Late payments on "indirect" auto loans, which are made through dealerships, totaled 3.13%, the highest on record. Delinquencies on direct auto loans rose to 1.90%, a 2-1/2-year high.
Credit and debit card delinquencies rose to 4.38% from the third quarter's 4.18%, following four straight quarterly declines.
Housing wasn't spared. Delinquencies on home equity loans rose to a 2-1/2-year high of 2.39%, and on home equity lines of credit rose to 0.96%, matching a level last seen in the fourth quarter of 1997.
The ABA study covers more than 300 banks that extend a majority of outstanding consumer loans. Its study covers direct auto, indirect auto, home equity, home improvement, marine, mobile home, personal and recreational vehicle loans.

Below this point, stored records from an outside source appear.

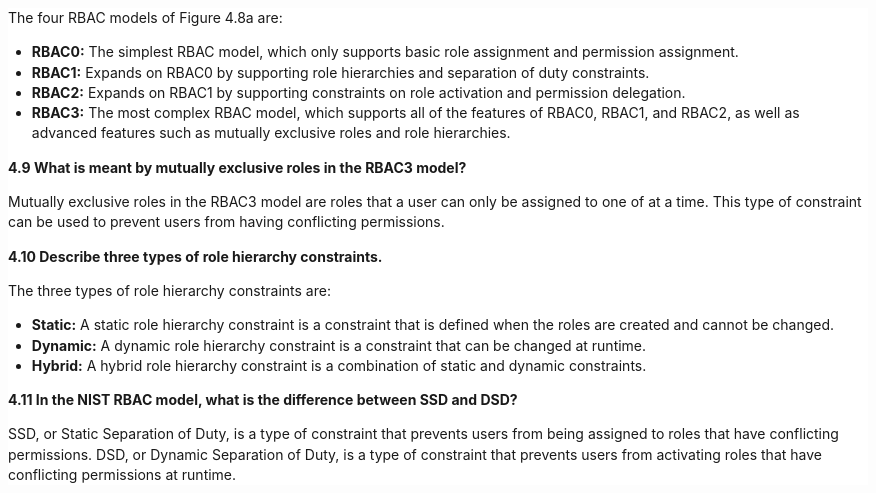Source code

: The four RBAC models of Figure 4.8a are:

*   **RBAC0:** The simplest RBAC model, which only supports basic role assignment and permission assignment.
*   **RBAC1:** Expands on RBAC0 by supporting role hierarchies and separation of duty constraints.
*   **RBAC2:** Expands on RBAC1 by supporting constraints on role activation and permission delegation.
*   **RBAC3:** The most complex RBAC model, which supports all of the features of RBAC0, RBAC1, and RBAC2, as well as advanced features such as mutually exclusive roles and role hierarchies.



**4.9 What is meant by mutually exclusive roles in the RBAC3 model?**

Mutually exclusive roles in the RBAC3 model are roles that a user can only be assigned to one of at a time. This type of constraint can be used to prevent users from having conflicting permissions.



**4.10 Describe three types of role hierarchy constraints.**

The three types of role hierarchy constraints are:

*   **Static:** A static role hierarchy constraint is a constraint that is defined when the roles are created and cannot be changed.
*   **Dynamic:** A dynamic role hierarchy constraint is a constraint that can be changed at runtime.
*   **Hybrid:** A hybrid role hierarchy constraint is a combination of static and dynamic constraints.



**4.11 In the NIST RBAC model, what is the difference between SSD and DSD?**

SSD, or Static Separation of Duty, is a type of constraint that prevents users from being assigned to roles that have conflicting permissions. DSD, or Dynamic Separation of Duty, is a type of constraint that prevents users from activating roles that have conflicting permissions at runtime.
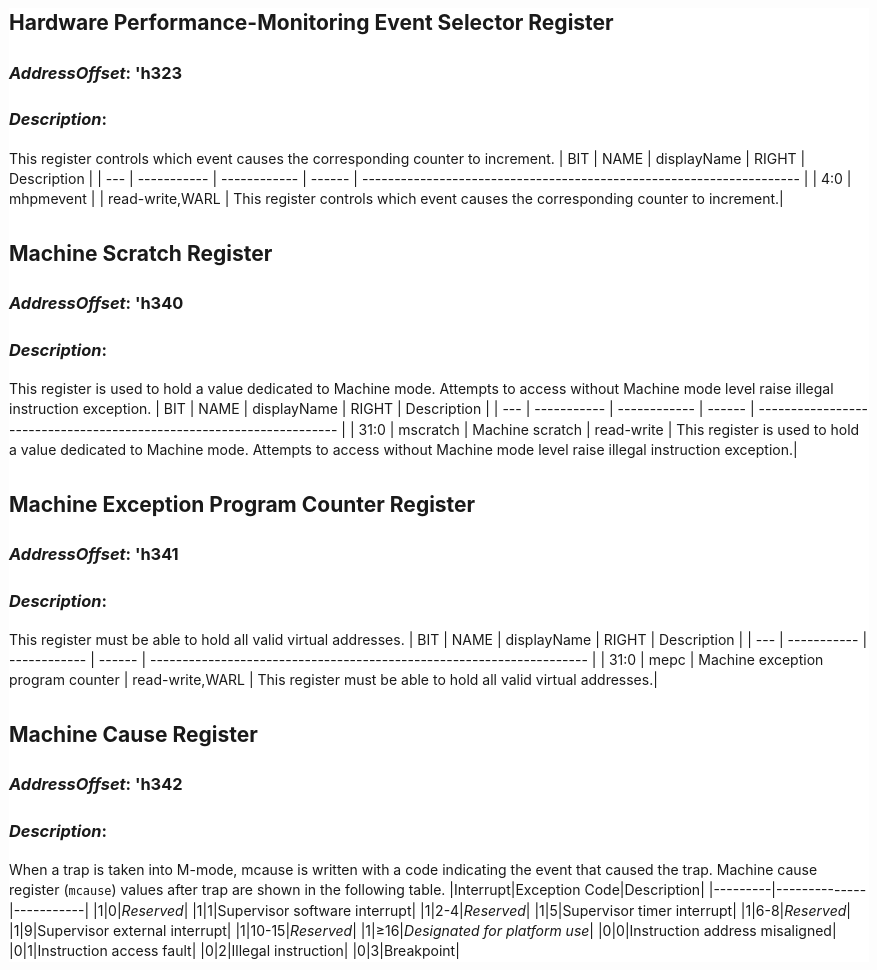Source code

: ## Hardware Performance-Monitoring Event Selector Register 
### *AddressOffset*: 'h323 
### *Description*:
This register controls which event causes the corresponding counter to increment.
| BIT |  NAME       | displayName        | RIGHT  | Description                                                          |
| --- | ----------- | ------------       | ------ | -------------------------------------------------------------------- |
| 4:0 | mhpmevent |  | read-write,WARL  | This register controls which event causes the corresponding counter to increment\.|

## Machine Scratch Register 
### *AddressOffset*: 'h340 
### *Description*:
This register is used to hold a value dedicated to Machine mode. Attempts to access without Machine mode level raise illegal instruction exception.
| BIT |  NAME       | displayName        | RIGHT  | Description                                                          |
| --- | ----------- | ------------       | ------ | -------------------------------------------------------------------- |
| 31:0 | mscratch | Machine scratch | read-write  | This register is used to hold a value dedicated to Machine mode\. Attempts to access without Machine mode level raise illegal instruction exception\.|

## Machine Exception Program Counter Register 
### *AddressOffset*: 'h341 
### *Description*:
This register must be able to hold all valid virtual addresses.
| BIT |  NAME       | displayName        | RIGHT  | Description                                                          |
| --- | ----------- | ------------       | ------ | -------------------------------------------------------------------- |
| 31:0 | mepc | Machine exception program counter | read-write,WARL  | This register must be able to hold all valid virtual addresses\.|

## Machine Cause Register 
### *AddressOffset*: 'h342 
### *Description*:
When a trap is taken into M-mode, mcause is written with a code indicating the event that caused the trap.
Machine cause register (``mcause``) values after trap are shown in the following table.
|Interrupt|Exception Code|Description|
|---------|--------------|-----------|
|1|0|*Reserved*|
|1|1|Supervisor software interrupt|
|1|2-4|*Reserved*|
|1|5|Supervisor timer interrupt|
|1|6-8|*Reserved*|
|1|9|Supervisor external interrupt|
|1|10-15|*Reserved*|
|1|≥16|*Designated for platform use*|
|0|0|Instruction address misaligned|
|0|1|Instruction access fault|
|0|2|Illegal instruction|
|0|3|Breakpoint|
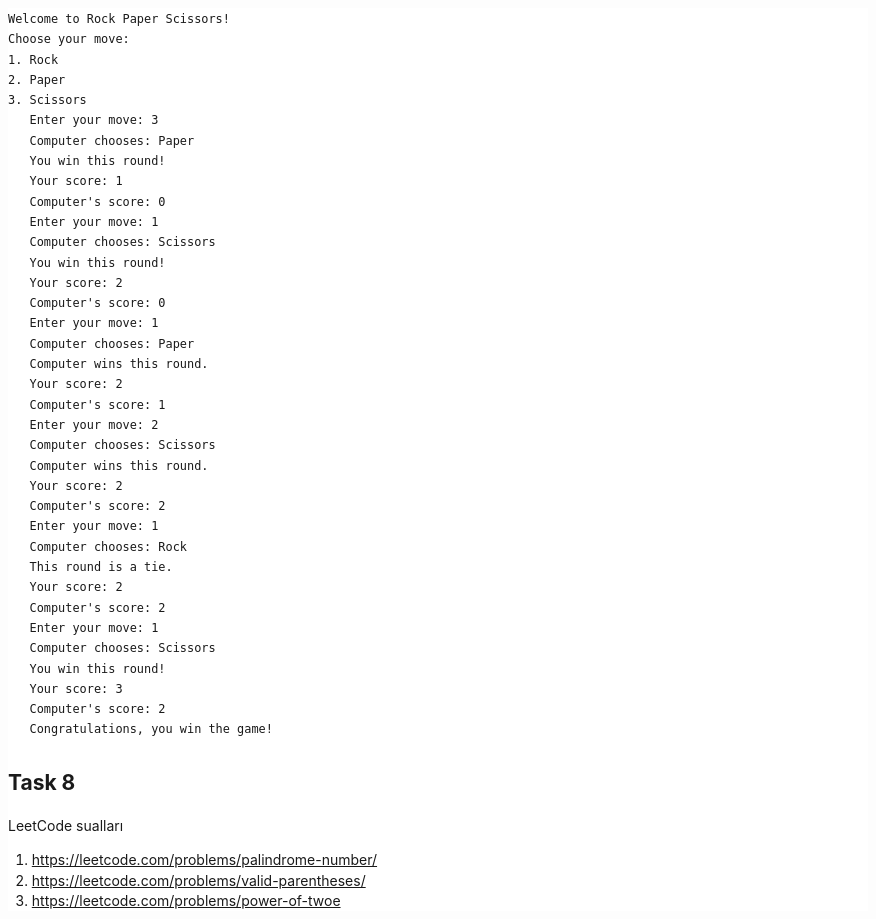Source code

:     Welcome to Rock Paper Scissors!
    Choose your move:
    1. Rock
    2. Paper
    3. Scissors
       Enter your move: 3
       Computer chooses: Paper
       You win this round!
       Your score: 1
       Computer's score: 0
       Enter your move: 1
       Computer chooses: Scissors
       You win this round!
       Your score: 2
       Computer's score: 0
       Enter your move: 1
       Computer chooses: Paper
       Computer wins this round.
       Your score: 2
       Computer's score: 1
       Enter your move: 2
       Computer chooses: Scissors
       Computer wins this round.
       Your score: 2
       Computer's score: 2
       Enter your move: 1
       Computer chooses: Rock
       This round is a tie.
       Your score: 2
       Computer's score: 2
       Enter your move: 1
       Computer chooses: Scissors
       You win this round!
       Your score: 3
       Computer's score: 2
       Congratulations, you win the game!


## Task 8

LeetCode sualları

1. https://leetcode.com/problems/palindrome-number/
2. https://leetcode.com/problems/valid-parentheses/
3. https://leetcode.com/problems/power-of-twoe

Losses tied to mortgages, credit cards and other consumer loans are expected to hurt quarterly results at large lenders such as Citigroup (C), Bank of America (BAC) and Wachovia (WB), and at more specialized lenders such as GMAC, the auto finance and mortgage company.
Financial companies worldwide have written off more than $200 billion related to subprime mortgages and other debt, and analysts expect tens of billions of dollars of additional write-downs for the just-completed quarter.
Labor market woes won't help. Economists surveyed by Reuters expect the government on Friday to report the economy shed 60,000 jobs in March, boosting the unemployment rate to 5% from February's 4.8%.
"Debt repayment abilities of consumers should continue to erode until the labor market firms," Lonski said. "It will be difficult to have a firming of the labor market if household purchasing power continues to suffer from faster growth in food and energy prices, relative to income."